Até o nosso singularíssimo Augusto dos Anjos contribuiria com uma imagem, bem a seu jeito:
"Do observatório em que estou situado
a lua magra, quando a noite cresce
vista, através do vidro azul, parece
um paralelepípedo quebrado."
Está claro que esta não seria a visão dos românticos ou dos simbolistas. Para Cruz e Souza, ela se transfiguraria:
"Ó monja branca dos espaços
parece que abre para mim os braços
fria, de joelhos, trêmula, rezando."
E Alphonsus de Guimarães, das altas montanhas mineiras, como que completaria a estrofe:
"... Parece que se ouve o leve passo
da lua pobre morta que passeia
nos castelos hieráticos do espaço."
Castro Alves havia de associá-la a lembranças de amor. E ei-lo declamando:
"Entre rendas sutis, surge medrosa
a lua plena, qual moreno seio."
Olegário Mariano, outro amoroso, teria impressões semelhantes:
"Entre as árvores surge a lua
como uma náiade nua
mostrando em suaves coleios
o torso, os braços
os seios."
Seriam infinitas as citações. Antigos ou modernos, os poetas de todas as épocas se enfeitiçaram pela beleza sua beleza. Não poucas vezes foi invocada como testemunha de amor.
Desde o idílio de Romeu e Julieta, no drama shakespeariano:
"Linda! Por esta lua que tem zelos
por ti, por este límpido luar,
que é menos puro do que teus cabelos
que brilha menos do que teu olhar..."
E a réplica, bem feminina de Julieta: "Não jures pela lua que é inconstante!"
Certa vez coloquei como epígrafe de meu livro "A Outra Face", este pensamento:
"O poeta em mim, é como aquela face da lua que ninguém vê, voltada sempre para o infinito."

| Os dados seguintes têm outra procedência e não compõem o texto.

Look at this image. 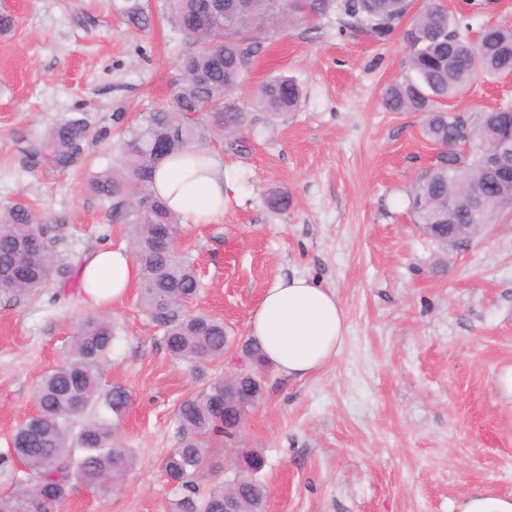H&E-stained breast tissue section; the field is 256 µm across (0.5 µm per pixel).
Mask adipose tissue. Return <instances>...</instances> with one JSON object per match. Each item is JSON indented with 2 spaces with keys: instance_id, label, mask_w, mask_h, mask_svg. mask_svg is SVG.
<instances>
[{
  "instance_id": "1",
  "label": "adipose tissue",
  "mask_w": 512,
  "mask_h": 512,
  "mask_svg": "<svg viewBox=\"0 0 512 512\" xmlns=\"http://www.w3.org/2000/svg\"><path fill=\"white\" fill-rule=\"evenodd\" d=\"M153 188L186 224H210L223 217L234 185L223 159L190 149L155 170ZM83 301L99 308L123 299L137 281L136 259L122 246H101L79 270ZM348 325L334 291L302 276L277 278L266 288L249 323V336L266 361L284 376L301 379L334 361Z\"/></svg>"
}]
</instances>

Não faz sentido mais. Hoje os astronautas e os foguetes teleguiados já fotografaram até a "outra face " da lua. Nosso lindo satélite não posa mais de "odalisca", com veuzinho no rosto.
Sinal dos tempos. Aviso de despejo. A lua pertence agora aos seus novos donos. Contentem-se os namorados com o luar, e os poetas, com a saudade.
"Se o cotidiano te parece pobre, não o acuse: acusa-te a ti próprio de não seres bastante poeta para conseguires te apropriar de suas riquezas."
Como quem diz: não desesperes. Colhe o mundo ao teu redor.
Aí estão o homem e suas fronteiras. Aí está, portanto, a poesia.
Rejubila-te, enquanto os foguetes sobem. A poesia sobreviverá ao ano 2000 e a todos os tempos. E por isto justamente: porque está dentro de ti e em tudo que te cerca, é que ela é imortal.
A lua dos verdadeiros poetas é a sua poesia, e esta é um satélite onde só eles podem chegar. Mas cujo luar pertence a todos nós...
Fonte:
JG de Araujo Jorge . No Mundo da Poesia. RJ: Edição do Autor, 1969.